Dans les arcanes de la mémoire, il apparaît logique que les cellules cérébrales soient les seules responsables de la conservation des souvenirs. Chaque instant, chaque expérience, est tissé par un réseau neuronal prêt à s’activer au gré des réminiscences. Cependant, une étude menée par des chercheurs américains révèle étonnamment que les cellules cérébrales ne sont pas les seules à posséder des capacités de mémorisation précises. Certaines cellules non cérébrales, disséminées dans diverses régions corporelles, seraient également capables de cette prouesse. Cette découverte ouvre des perspectives inédites tant pour le traitement de certaines affections neurologiques que pour l’amélioration des capacités d’apprentissage.
Au sein du cerveau humain, la mémorisation s’articule autour de trois étapes distinctes. L’encodage, la première phase, consiste à traiter et organiser l’information pour une assimilation aisée. Puis vient la consolidation, orchestrée par l’hippocampe, où les moments vécus se muent en souvenirs durables. Enfin, durant la récupération, la mémoire s’active pour raviver un événement ou une information.
Ce processus laisse dans le cerveau des traces mémorielles, appelées « engrammes ». Traditionnellement, en neurophysiologie, les neurones sont considérés comme les seules cellules capables d’activer un gène de la mémoire. Pourtant, une équipe de l’Université de New York dirigée par le professeur Nikolay V. Kukushkin, a osé explorer l’idée que d’autres cellules pourraient aussi être impliquées dans la mémorisation.
Pour ce faire, l’équipe s’est appuyée sur l’effet d’espacement, un concept bien ancré en neurosciences, avançant que des intervalles d’étude espacés optimisent la rétention de la mémoire. Dans le cadre de leur recherche, publiée dans la revue Nature Communications, Kukushkin et ses collaborateurs ont reproduit le processus chimique d’apprentissage en laboratoire. Ils ont exposé deux types de cellules humaines non cérébrales, issues de tissus rénal et nerveux, à des signaux chimiques spécifiques, analogues à ceux reçus par les cellules cérébrales lors de l’apprentissage.

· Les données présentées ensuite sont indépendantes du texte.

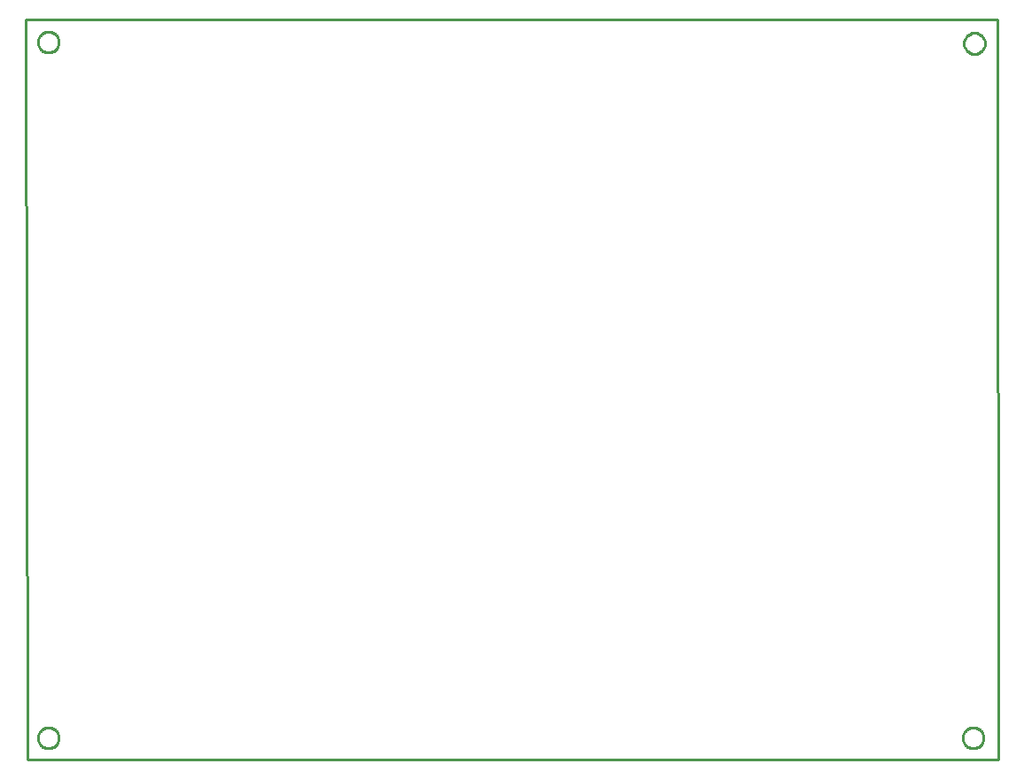
<source format=gbr>
G04 EAGLE Gerber RS-274X export*
G75*
%MOMM*%
%FSLAX34Y34*%
%LPD*%
%IN*%
%IPPOS*%
%AMOC8*
5,1,8,0,0,1.08239X$1,22.5*%
G01*
%ADD10C,0.254000*%


D10*
X-1270Y707390D02*
X0Y0D01*
X928370Y0D01*
X927100Y707390D01*
X-1270Y707390D01*
X30320Y685363D02*
X30244Y684494D01*
X30092Y683634D01*
X29866Y682790D01*
X29568Y681970D01*
X29199Y681178D01*
X28762Y680422D01*
X28261Y679707D01*
X27700Y679038D01*
X27082Y678420D01*
X26413Y677859D01*
X25698Y677358D01*
X24942Y676921D01*
X24150Y676552D01*
X23330Y676254D01*
X22486Y676028D01*
X21627Y675876D01*
X20757Y675800D01*
X19883Y675800D01*
X19014Y675876D01*
X18154Y676028D01*
X17310Y676254D01*
X16490Y676552D01*
X15698Y676921D01*
X14942Y677358D01*
X14227Y677859D01*
X13558Y678420D01*
X12940Y679038D01*
X12379Y679707D01*
X11878Y680422D01*
X11441Y681178D01*
X11072Y681970D01*
X10774Y682790D01*
X10548Y683634D01*
X10396Y684494D01*
X10320Y685363D01*
X10320Y686237D01*
X10396Y687107D01*
X10548Y687966D01*
X10774Y688810D01*
X11072Y689630D01*
X11441Y690422D01*
X11878Y691178D01*
X12379Y691893D01*
X12940Y692562D01*
X13558Y693180D01*
X14227Y693741D01*
X14942Y694242D01*
X15698Y694679D01*
X16490Y695048D01*
X17310Y695346D01*
X18154Y695572D01*
X19014Y695724D01*
X19883Y695800D01*
X20757Y695800D01*
X21627Y695724D01*
X22486Y695572D01*
X23330Y695346D01*
X24150Y695048D01*
X24942Y694679D01*
X25698Y694242D01*
X26413Y693741D01*
X27082Y693180D01*
X27700Y692562D01*
X28261Y691893D01*
X28762Y691178D01*
X29199Y690422D01*
X29568Y689630D01*
X29866Y688810D01*
X30092Y687966D01*
X30244Y687107D01*
X30320Y686237D01*
X30320Y685363D01*
X915510Y684093D02*
X915434Y683224D01*
X915282Y682364D01*
X915056Y681520D01*
X914758Y680700D01*
X914389Y679908D01*
X913952Y679152D01*
X913451Y678437D01*
X912890Y677768D01*
X912272Y677150D01*
X911603Y676589D01*
X910888Y676088D01*
X910132Y675651D01*
X909340Y675282D01*
X908520Y674984D01*
X907676Y674758D01*
X906817Y674606D01*
X905947Y674530D01*
X905073Y674530D01*
X904204Y674606D01*
X903344Y674758D01*
X902500Y674984D01*
X901680Y675282D01*
X900888Y675651D01*
X900132Y676088D01*
X899417Y676589D01*
X898748Y677150D01*
X898130Y677768D01*
X897569Y678437D01*
X897068Y679152D01*
X896631Y679908D01*
X896262Y680700D01*
X895964Y681520D01*
X895738Y682364D01*
X895586Y683224D01*
X895510Y684093D01*
X895510Y684967D01*
X895586Y685837D01*
X895738Y686696D01*
X895964Y687540D01*
X896262Y688360D01*
X896631Y689152D01*
X897068Y689908D01*
X897569Y690623D01*
X898130Y691292D01*
X898748Y691910D01*
X899417Y692471D01*
X900132Y692972D01*
X900888Y693409D01*
X901680Y693778D01*
X902500Y694076D01*
X903344Y694302D01*
X904204Y694454D01*
X905073Y694530D01*
X905947Y694530D01*
X906817Y694454D01*
X907676Y694302D01*
X908520Y694076D01*
X909340Y693778D01*
X910132Y693409D01*
X910888Y692972D01*
X911603Y692471D01*
X912272Y691910D01*
X912890Y691292D01*
X913451Y690623D01*
X913952Y689908D01*
X914389Y689152D01*
X914758Y688360D01*
X915056Y687540D01*
X915282Y686696D01*
X915434Y685837D01*
X915510Y684967D01*
X915510Y684093D01*
X30320Y19883D02*
X30244Y19014D01*
X30092Y18154D01*
X29866Y17310D01*
X29568Y16490D01*
X29199Y15698D01*
X28762Y14942D01*
X28261Y14227D01*
X27700Y13558D01*
X27082Y12940D01*
X26413Y12379D01*
X25698Y11878D01*
X24942Y11441D01*
X24150Y11072D01*
X23330Y10774D01*
X22486Y10548D01*
X21627Y10396D01*
X20757Y10320D01*
X19883Y10320D01*
X19014Y10396D01*
X18154Y10548D01*
X17310Y10774D01*
X16490Y11072D01*
X15698Y11441D01*
X14942Y11878D01*
X14227Y12379D01*
X13558Y12940D01*
X12940Y13558D01*
X12379Y14227D01*
X11878Y14942D01*
X11441Y15698D01*
X11072Y16490D01*
X10774Y17310D01*
X10548Y18154D01*
X10396Y19014D01*
X10320Y19883D01*
X10320Y20757D01*
X10396Y21627D01*
X10548Y22486D01*
X10774Y23330D01*
X11072Y24150D01*
X11441Y24942D01*
X11878Y25698D01*
X12379Y26413D01*
X12940Y27082D01*
X13558Y27700D01*
X14227Y28261D01*
X14942Y28762D01*
X15698Y29199D01*
X16490Y29568D01*
X17310Y29866D01*
X18154Y30092D01*
X19014Y30244D01*
X19883Y30320D01*
X20757Y30320D01*
X21627Y30244D01*
X22486Y30092D01*
X23330Y29866D01*
X24150Y29568D01*
X24942Y29199D01*
X25698Y28762D01*
X26413Y28261D01*
X27082Y27700D01*
X27700Y27082D01*
X28261Y26413D01*
X28762Y25698D01*
X29199Y24942D01*
X29568Y24150D01*
X29866Y23330D01*
X30092Y22486D01*
X30244Y21627D01*
X30320Y20757D01*
X30320Y19883D01*
X914240Y19883D02*
X914164Y19014D01*
X914012Y18154D01*
X913786Y17310D01*
X913488Y16490D01*
X913119Y15698D01*
X912682Y14942D01*
X912181Y14227D01*
X911620Y13558D01*
X911002Y12940D01*
X910333Y12379D01*
X909618Y11878D01*
X908862Y11441D01*
X908070Y11072D01*
X907250Y10774D01*
X906406Y10548D01*
X905547Y10396D01*
X904677Y10320D01*
X903803Y10320D01*
X902934Y10396D01*
X902074Y10548D01*
X901230Y10774D01*
X900410Y11072D01*
X899618Y11441D01*
X898862Y11878D01*
X898147Y12379D01*
X897478Y12940D01*
X896860Y13558D01*
X896299Y14227D01*
X895798Y14942D01*
X895361Y15698D01*
X894992Y16490D01*
X894694Y17310D01*
X894468Y18154D01*
X894316Y19014D01*
X894240Y19883D01*
X894240Y20757D01*
X894316Y21627D01*
X894468Y22486D01*
X894694Y23330D01*
X894992Y24150D01*
X895361Y24942D01*
X895798Y25698D01*
X896299Y26413D01*
X896860Y27082D01*
X897478Y27700D01*
X898147Y28261D01*
X898862Y28762D01*
X899618Y29199D01*
X900410Y29568D01*
X901230Y29866D01*
X902074Y30092D01*
X902934Y30244D01*
X903803Y30320D01*
X904677Y30320D01*
X905547Y30244D01*
X906406Y30092D01*
X907250Y29866D01*
X908070Y29568D01*
X908862Y29199D01*
X909618Y28762D01*
X910333Y28261D01*
X911002Y27700D01*
X911620Y27082D01*
X912181Y26413D01*
X912682Y25698D01*
X913119Y24942D01*
X913488Y24150D01*
X913786Y23330D01*
X914012Y22486D01*
X914164Y21627D01*
X914240Y20757D01*
X914240Y19883D01*
M02*

</source>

L’objectif était de scruter la réaction de ces cellules à des stimulations répétées, mais espacées dans le temps. Les résultats ont montré que les cellules non cérébrales activaient également un gène de la mémoire. « L’apprentissage et la mémoire sont généralement associés au cerveau et aux cellules cérébrales, mais notre étude démontre que d’autres cellules du corps peuvent également apprendre et former des souvenirs », a déclaré Kukushkin dans un communiqué.
Vers une exploration approfondie du processus de mémorisation dans les cellules non cérébrales
Pour comprendre comment ces cellules activent un gène de la mémoire, Kukushkin et ses collègues les ont modifiées pour qu’elles produisent une protéine lumineuse, permettant ainsi de détecter l’activation du gène. Les résultats de cette seconde expérience ont montré que les cellules modifiées pouvaient distinguer entre des impulsions chimiques répétées et espacées, ou continues.
Les chercheurs ont constaté que le gène de la mémoire était plus intensément activé lorsque les impulsions étaient espacées. « Cela illustre l’effet de masse espacé en action. Cela suggère que la capacité d’apprendre à partir de répétitions espacées n’est pas exclusive aux cellules cérébrales, mais pourrait être une propriété fondamentale de toutes les cellules », avance Kukushkin.
Selon l’équipe de recherche, cette étude ouvre de nouvelles perspectives pour la recherche sur la mémoire et certaines pathologies neurologiques. « Elle suggère qu’à l’avenir, nous devrons traiter notre corps davantage comme un cerveau, par exemple, en considérant ce que notre pancréas se souvient de nos repas passés pour maintenir des niveaux sains de glucose sanguin ou en tenant compte de ce qu’une cellule cancéreuse se souvient d’une chimiothérapie », conclut Kukushkin.